Together with Estrid Ericson, they created the philosophy our company is built on. Svenskt Tenn is owned by the Kjell and Märta Beijer Foundation, which is securing that heritage for the future. All of our profit is given to medical and ecological research, so Frank's heritage is also important in other ways for future generations.
How did this peculiar collaboration between Josef Frank and Svenskt Tenn come about?
Estrid Ericson saw the work of Josef Frank in the beginning of the '20s and fell head over heels. She tried to contact him, but he was busy being one of the most important architects in central Europe. When the antisemitism grew in Austria, Frank got fewer architectural assignments, so he and his wife Anna decided to move to Sweden. They arrived in December 1933, and he started to work with Estrid Ericson in January, 1934. So there had been a dialogue between the two of them.
How did Josef Frank used to work?
From what we understand, he was quite free and creative. Most of his fabric designs were created at his kitchen table. When the Nazis occupied Norway and Denmark, he and his wife left Sweden and lived in New York from 1941 to 1946. During that period, he did most of the fabric designs we have in production today. Most of these were inspired by books and exhibitions at museums in New York at that time. There's a quote about the collaboration between Ericson and Frank: “He did everything she wanted, and she accepted everything he did.” She was the curator and the entrepreneur; he was the creator and designer.
What is the evolution of his style, as his work spans a good part of the 20th century?
He had a very humanistic view on design. Everything he did was done with human needs and comfort in mind. All his furniture is extremely comfortable and timeless, and his prints colorful and joyful. He thought it was important to get carried away in his designs with your own fantasy and creativity.
How do you manage to keep the legacy of "Swedish Modern" alive?
By being true to the original, and never changing anything in his (or their) designs. Much of this we're able to do because of the foundation. But it's also important that we work with the heritage in a contemporary way, that we show we're here and now, otherwise we might as well be a museum. We continuously add contemporary design to our assortment, and we show our historical products in a contemporary environment.
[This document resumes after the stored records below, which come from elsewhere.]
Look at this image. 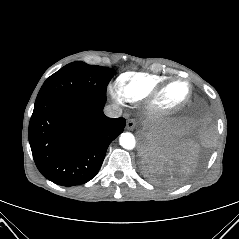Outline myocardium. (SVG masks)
<instances>
[{
    "label": "myocardium",
    "instance_id": "myocardium-1",
    "mask_svg": "<svg viewBox=\"0 0 239 239\" xmlns=\"http://www.w3.org/2000/svg\"><path fill=\"white\" fill-rule=\"evenodd\" d=\"M178 83H182L186 86L187 92L185 97L176 105H173V106L164 105L162 101L164 94L171 86ZM191 94H192V88L188 80L182 79V78L172 79L156 87L146 97L147 108L153 114L171 115V114L177 113L178 111H180L186 106V104L189 102L191 98Z\"/></svg>",
    "mask_w": 239,
    "mask_h": 239
}]
</instances>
What makes Frank's textile designs so lively to you, and so successful to this day?
Frank had the idea that a plain white room is tiring and stressful, but a printed textile lets your mind get carried away. I really think this is true. Looking at his prints is like meditation, like hypnosis; you get fixated on the different parts, different flowers, animals, and shapes. Not many other designs do this for me. During my ten years at Svenskt Tenn, my favorite print has constantly changed, because I see new things, new angles that are vivid, joyful, and full of fantasy. His joyfulness and colorfulness attract people no matter what age, reference, or aesthetic. They're timeless. It's hard to tell that some of the prints are almost 100 years old.
Do you have any secret Josef Franck textiles you'll be releasing one day?
Out of the 160 prints for fabrics we have in our archive, I would say that it's only a handful that have never been in production. Right now, I don’t see that any of these are “in line” to be produced, but there are some prints that I hope we'll relaunch during my time. We have between 40 and 45 prints in production, and every second year we let one rest and take a new one into production. The last one was Baranquilla (that really is a favorite), and we'll add the same print with black ground this fall. Frank did this in three different colorways: white, red, and black. It's stunning in black.
Words by The Editors and Thommy Bindefeld.